> **DIRECTIONS**
Return all lines of the data in which the string "рабочих" occurs.

EXTRACTED INFORMATION: Begin

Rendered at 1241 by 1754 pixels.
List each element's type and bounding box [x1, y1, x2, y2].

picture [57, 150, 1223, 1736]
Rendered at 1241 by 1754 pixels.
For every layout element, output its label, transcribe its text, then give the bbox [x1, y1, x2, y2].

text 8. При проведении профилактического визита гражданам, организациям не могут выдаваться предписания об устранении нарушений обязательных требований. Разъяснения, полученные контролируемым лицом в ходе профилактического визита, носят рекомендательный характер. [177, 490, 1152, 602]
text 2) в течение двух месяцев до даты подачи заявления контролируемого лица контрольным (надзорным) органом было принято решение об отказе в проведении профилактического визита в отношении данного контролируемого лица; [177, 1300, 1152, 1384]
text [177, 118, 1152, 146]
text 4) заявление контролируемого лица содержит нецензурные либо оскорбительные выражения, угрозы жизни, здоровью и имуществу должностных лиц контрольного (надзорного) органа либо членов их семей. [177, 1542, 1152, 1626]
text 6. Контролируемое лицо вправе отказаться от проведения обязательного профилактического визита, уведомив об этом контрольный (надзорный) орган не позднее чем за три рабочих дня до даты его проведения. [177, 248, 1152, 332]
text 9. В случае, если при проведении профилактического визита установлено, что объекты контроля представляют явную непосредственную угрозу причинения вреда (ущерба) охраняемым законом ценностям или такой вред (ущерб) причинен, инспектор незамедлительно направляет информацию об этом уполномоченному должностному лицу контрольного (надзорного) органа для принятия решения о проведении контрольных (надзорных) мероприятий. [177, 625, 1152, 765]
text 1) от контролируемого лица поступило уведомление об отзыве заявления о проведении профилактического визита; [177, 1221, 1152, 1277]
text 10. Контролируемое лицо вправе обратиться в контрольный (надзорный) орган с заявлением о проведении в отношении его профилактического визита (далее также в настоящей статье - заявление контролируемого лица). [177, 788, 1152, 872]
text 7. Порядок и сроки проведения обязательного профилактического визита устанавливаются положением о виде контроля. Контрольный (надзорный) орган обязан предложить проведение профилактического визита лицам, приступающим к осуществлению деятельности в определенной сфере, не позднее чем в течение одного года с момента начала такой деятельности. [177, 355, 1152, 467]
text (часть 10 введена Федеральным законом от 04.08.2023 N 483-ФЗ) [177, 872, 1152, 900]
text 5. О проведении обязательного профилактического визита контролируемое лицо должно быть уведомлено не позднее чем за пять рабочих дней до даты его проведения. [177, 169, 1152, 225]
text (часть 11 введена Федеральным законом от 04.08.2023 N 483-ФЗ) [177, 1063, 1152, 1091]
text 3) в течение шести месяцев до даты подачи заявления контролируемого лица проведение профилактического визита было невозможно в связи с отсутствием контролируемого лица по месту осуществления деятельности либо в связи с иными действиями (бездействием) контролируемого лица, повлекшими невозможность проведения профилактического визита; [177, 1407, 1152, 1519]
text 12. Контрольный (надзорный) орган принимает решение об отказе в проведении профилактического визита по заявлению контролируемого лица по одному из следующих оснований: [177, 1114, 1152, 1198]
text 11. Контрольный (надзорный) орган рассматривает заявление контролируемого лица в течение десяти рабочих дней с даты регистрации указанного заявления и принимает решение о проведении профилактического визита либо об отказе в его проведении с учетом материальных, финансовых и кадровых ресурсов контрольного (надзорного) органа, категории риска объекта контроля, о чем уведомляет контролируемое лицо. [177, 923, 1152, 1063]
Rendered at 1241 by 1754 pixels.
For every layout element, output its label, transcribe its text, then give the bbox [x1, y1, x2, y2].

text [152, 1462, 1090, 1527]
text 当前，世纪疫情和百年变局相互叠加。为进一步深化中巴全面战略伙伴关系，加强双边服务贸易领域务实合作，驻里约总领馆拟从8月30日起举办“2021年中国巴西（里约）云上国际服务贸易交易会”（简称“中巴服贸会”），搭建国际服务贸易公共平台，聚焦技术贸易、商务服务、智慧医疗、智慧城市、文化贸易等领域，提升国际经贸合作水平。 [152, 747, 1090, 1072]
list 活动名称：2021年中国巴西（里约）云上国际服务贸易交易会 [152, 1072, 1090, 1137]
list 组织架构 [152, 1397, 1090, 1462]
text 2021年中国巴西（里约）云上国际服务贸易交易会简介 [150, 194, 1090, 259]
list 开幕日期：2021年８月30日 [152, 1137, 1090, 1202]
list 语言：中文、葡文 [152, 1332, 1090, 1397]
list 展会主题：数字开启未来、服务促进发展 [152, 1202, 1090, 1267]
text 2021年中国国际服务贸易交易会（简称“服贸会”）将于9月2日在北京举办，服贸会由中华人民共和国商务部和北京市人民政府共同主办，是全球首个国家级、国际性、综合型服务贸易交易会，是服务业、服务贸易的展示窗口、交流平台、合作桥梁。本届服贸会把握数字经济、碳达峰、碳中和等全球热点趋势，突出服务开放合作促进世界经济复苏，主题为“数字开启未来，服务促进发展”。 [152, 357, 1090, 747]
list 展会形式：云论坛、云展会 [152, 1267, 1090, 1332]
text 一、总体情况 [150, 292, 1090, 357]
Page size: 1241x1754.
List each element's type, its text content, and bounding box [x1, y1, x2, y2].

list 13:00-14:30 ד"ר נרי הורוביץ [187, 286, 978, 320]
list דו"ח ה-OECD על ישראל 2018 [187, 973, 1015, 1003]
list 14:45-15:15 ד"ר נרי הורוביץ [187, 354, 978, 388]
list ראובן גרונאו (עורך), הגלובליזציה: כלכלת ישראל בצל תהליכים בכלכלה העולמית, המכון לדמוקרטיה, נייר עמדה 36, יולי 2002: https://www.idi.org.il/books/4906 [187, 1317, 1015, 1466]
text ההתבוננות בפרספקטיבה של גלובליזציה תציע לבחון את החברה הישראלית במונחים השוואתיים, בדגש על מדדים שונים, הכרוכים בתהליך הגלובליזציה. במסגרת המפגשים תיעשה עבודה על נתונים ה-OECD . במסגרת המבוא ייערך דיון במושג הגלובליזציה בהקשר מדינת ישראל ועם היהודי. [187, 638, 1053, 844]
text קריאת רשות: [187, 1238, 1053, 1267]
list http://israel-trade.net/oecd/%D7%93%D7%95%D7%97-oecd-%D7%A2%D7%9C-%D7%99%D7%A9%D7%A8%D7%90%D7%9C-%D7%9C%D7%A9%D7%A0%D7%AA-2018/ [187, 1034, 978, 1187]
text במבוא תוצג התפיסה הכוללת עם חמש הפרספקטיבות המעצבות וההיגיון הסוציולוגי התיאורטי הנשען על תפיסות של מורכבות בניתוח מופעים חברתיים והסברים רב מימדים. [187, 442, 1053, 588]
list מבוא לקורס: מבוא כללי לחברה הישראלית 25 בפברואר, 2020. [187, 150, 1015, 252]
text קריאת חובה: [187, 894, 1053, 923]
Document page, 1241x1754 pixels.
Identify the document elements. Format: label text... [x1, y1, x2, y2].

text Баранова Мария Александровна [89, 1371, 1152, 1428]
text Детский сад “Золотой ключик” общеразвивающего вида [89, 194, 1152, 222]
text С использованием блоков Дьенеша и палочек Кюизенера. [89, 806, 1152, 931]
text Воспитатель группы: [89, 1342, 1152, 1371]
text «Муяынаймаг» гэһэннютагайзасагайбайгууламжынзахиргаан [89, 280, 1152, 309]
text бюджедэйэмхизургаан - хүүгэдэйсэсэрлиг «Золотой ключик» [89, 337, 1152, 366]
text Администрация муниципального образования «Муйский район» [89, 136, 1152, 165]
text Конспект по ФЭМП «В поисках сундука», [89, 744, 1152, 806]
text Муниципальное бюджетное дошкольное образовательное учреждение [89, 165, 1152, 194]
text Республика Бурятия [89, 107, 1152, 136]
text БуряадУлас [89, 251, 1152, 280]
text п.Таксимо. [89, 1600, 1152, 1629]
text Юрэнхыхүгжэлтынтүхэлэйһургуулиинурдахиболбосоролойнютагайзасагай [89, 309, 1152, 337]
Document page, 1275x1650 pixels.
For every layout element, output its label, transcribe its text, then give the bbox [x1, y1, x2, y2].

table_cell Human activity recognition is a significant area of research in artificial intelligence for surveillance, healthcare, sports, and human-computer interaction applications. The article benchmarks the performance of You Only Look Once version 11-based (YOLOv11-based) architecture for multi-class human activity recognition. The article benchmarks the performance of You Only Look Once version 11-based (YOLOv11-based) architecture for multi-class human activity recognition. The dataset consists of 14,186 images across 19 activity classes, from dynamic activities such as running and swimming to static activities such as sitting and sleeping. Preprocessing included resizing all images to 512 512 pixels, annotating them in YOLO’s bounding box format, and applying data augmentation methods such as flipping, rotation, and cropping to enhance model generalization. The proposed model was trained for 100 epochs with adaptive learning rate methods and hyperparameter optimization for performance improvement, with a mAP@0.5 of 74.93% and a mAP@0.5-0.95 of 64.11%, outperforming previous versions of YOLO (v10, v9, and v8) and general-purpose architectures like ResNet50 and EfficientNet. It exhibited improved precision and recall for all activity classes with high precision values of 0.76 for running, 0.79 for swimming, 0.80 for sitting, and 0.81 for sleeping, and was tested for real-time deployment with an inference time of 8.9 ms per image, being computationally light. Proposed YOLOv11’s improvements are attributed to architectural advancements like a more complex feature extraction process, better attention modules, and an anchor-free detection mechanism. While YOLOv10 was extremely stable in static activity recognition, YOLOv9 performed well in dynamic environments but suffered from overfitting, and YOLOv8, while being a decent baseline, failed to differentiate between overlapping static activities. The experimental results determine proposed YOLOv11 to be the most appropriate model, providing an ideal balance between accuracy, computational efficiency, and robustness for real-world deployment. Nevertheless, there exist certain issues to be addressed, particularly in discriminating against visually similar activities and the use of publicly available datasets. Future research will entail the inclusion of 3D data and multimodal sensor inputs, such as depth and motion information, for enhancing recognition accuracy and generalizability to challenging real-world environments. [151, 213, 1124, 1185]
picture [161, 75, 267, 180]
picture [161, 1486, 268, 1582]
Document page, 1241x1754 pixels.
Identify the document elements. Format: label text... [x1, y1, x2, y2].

EXTRACTED INFORMATION: End

> **FINISHED EXERCISE**
text 6. Контролируемое лицо вправе отказаться от проведения обязательного профилактического визита, уведомив об этом контрольный (надзорный) орган не позднее чем за три рабочих дня до даты его проведения. [177, 248, 1152, 332]
text 5. О проведении обязательного профилактического визита контролируемое лицо должно быть уведомлено не позднее чем за пять рабочих дней до даты его проведения. [177, 169, 1152, 225]
text 11. Контрольный (надзорный) орган рассматривает заявление контролируемого лица в течение десяти рабочих дней с даты регистрации указанного заявления и принимает решение о проведении профилактического визита либо об отказе в его проведении с учетом материальных, финансовых и кадровых ресурсов контрольного (надзорного) органа, категории риска объекта контроля, о чем уведомляет контролируемое лицо. [177, 923, 1152, 1063]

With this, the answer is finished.